Rivière Saint-Louis :

Le Ouaki : l'antenne relais de la discorde ne devrait pas voir le jour


Publié / Actualisé
L'année 2019 commence bien pour le collectif du Ouaki et ses riverains. L'antenne relais contre laquelle ils s'étaient insurgés, ne devrait, finalement pas être installée. Du moins c'est ce qu'affirme Max Maillot, l'un des premiers riverains en colère à être monté au créneau. Sauf que du côté de la municipalité, on est beaucoup moins catégorique...
L'année 2019 commence bien pour le collectif du Ouaki et ses riverains. L'antenne relais contre laquelle ils s'étaient insurgés, ne devrait, finalement pas être installée. Du moins c'est ce qu'affirme Max Maillot, l'un des premiers riverains en colère à être monté au créneau. Sauf que du côté de la municipalité, on est beaucoup moins catégorique...

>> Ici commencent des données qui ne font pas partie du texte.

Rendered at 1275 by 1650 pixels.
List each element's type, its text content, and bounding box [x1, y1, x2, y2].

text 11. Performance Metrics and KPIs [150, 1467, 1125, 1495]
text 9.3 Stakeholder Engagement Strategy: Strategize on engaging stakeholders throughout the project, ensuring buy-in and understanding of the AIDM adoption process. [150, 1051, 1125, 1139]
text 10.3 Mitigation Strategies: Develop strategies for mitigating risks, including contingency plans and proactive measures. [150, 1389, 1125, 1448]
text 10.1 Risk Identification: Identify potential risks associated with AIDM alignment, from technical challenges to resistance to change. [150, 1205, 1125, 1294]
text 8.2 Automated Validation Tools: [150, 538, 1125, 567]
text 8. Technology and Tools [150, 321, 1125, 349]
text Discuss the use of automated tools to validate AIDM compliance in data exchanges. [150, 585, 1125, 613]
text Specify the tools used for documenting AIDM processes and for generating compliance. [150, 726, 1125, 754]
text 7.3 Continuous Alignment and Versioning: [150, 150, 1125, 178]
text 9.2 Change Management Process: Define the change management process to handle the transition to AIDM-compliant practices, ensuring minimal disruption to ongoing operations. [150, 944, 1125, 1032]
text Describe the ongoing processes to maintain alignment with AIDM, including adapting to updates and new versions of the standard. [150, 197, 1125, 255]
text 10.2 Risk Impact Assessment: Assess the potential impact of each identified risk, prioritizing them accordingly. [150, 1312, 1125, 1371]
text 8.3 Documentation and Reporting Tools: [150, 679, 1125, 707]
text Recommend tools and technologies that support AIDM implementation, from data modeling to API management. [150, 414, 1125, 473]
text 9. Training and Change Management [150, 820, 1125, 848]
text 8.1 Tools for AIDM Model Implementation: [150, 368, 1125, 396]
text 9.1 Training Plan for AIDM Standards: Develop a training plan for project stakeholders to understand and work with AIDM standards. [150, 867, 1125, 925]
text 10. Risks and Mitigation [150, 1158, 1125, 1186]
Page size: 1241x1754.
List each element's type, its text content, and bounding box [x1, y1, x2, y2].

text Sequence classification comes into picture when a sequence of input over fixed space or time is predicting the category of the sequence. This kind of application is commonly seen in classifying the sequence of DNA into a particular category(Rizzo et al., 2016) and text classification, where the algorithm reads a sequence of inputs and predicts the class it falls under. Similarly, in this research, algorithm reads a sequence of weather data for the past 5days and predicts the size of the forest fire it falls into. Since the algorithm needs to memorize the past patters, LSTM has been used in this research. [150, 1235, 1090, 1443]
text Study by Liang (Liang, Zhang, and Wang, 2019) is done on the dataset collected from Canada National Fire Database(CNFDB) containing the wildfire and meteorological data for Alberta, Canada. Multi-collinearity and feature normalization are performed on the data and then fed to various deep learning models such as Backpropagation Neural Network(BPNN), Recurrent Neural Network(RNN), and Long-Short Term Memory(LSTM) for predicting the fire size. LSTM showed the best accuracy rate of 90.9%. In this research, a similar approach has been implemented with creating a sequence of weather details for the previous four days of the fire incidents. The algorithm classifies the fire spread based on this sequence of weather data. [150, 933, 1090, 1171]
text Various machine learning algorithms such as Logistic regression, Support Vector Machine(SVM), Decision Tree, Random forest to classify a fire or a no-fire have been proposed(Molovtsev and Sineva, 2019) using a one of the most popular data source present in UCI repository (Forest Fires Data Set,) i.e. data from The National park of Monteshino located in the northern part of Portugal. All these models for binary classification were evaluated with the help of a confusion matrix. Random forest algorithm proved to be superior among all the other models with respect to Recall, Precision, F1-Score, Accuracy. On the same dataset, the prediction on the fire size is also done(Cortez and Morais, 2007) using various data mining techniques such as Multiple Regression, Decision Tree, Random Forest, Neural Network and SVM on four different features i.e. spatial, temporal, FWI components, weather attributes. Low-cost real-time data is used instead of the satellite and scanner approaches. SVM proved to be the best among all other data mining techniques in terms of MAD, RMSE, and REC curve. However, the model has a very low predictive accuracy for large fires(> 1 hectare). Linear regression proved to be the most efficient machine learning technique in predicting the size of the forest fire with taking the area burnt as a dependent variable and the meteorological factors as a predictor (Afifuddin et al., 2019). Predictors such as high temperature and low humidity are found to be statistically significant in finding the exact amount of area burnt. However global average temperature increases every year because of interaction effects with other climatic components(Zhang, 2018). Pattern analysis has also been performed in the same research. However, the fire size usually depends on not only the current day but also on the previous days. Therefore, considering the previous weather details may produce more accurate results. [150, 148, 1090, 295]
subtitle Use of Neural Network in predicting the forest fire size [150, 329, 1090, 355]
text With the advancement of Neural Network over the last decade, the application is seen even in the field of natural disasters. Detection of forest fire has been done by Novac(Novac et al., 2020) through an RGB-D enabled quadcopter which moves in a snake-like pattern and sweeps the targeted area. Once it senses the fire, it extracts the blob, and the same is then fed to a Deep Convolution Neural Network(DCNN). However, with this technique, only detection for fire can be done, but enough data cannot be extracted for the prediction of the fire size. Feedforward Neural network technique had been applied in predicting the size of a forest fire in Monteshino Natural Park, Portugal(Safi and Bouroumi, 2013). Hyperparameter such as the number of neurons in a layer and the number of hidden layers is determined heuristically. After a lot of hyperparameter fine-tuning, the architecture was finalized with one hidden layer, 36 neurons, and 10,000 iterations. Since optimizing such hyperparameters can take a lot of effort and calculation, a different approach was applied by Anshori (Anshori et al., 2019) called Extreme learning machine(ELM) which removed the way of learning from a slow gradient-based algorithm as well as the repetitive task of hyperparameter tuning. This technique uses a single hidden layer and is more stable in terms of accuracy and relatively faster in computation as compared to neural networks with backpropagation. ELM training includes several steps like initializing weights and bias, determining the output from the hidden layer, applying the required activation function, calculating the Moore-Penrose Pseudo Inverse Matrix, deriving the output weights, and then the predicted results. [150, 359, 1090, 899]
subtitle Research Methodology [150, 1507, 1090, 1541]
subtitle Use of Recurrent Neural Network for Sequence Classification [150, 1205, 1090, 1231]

Il y a quelques mois, Imaz Press vous parlait de ces riverains du Ouaki qui avaient appris, de manière assez folklorique, qu’une antenne relais devait être installée à quelques mètres de leurs habitations.

Lire aussi : Le Ouaki - Ils ne veulent pas d"antenne relais dans leur quartier

Un pylône de vingt mètres de haut pouvant émettre sur un kilomètre à la ronde devait être installé dans le quartier. Un opérateur téléphonique low cost avait déposé le dossier en mairie. Les riverains étaient farouchement opposés au projet. Leur santé, leur emploi, leur maison, ce projet mettait toute leur vie en péril affirmaient-ils. 

Alors tout un quartier s’était révolté contre cette décision, à coup de distribution de tracts, d’opérations de sensibilisation et autres actions coup de poing, les riverains en colère avaient réussi à faire adhérer de nombreux habitants du coin à leur cause. Leur pétition a recueilli plus de 1.700 signatures en un mois.

Si à l’époque, les riverains disent chercher un " conseil juridique " et se méfier de la récupération politique, ils finissent par céder au chant des sirènes. La députée Nathalie Bassire s’empare du dossier.

Et il semblerait que cela ait joué, une rencontre avec le maire de Saint-Louis, Patrick Malet est organisée. L’édile ne se mouille pas et indique que c’est au sous-préfet de Saint-Pierre de statuer.

Les riverains désespérés y vont au culot et demandent une entrevue avec le sous-préfet. Reçus, ils expliquent leurs déboires. Retour à l’expéditeur.

Et là, les versions divergent. Selon Max Maillot, Patrick Malet s’est engagé à abandonner définitivement le projet. Côté mairie, le discours est moins formel " le maire est réticent à l’idée de faire installer une antenne à côté de sites sensibles. Il y a une église et un collège à proximité " indique le service communication de la municipalité. Réticent ? En fait, c’est lui qui décide de valider ou pas le permis de construire de l’antenne, il peut tout simplement décider de ne pas donner son feu vert. Silence gêné à l’autre bout du fil.

Avant la polémique, les travaux étaient prévus pour avril 2019 avec mise en service de l’antenne pour le mois de juin 2019, c'est râpé, enfin, ça pourrait encore changer...

Aucune trace officielle n’existe de la conversation où l'édile aurait " promis " d’abandonner le projet. Les riverains restent donc sur le qui-vive " on est sur nos gardes, on fait des rondes quotidiennes devant l’emplacement où l’antenne relais aurait dû être posée. On vérifie qu'il n'y a aucune pancarte annonçant le début des travaux. On sait qu’ils ont encore deux mois pour déposer le permis de construire " finit Max Maillot.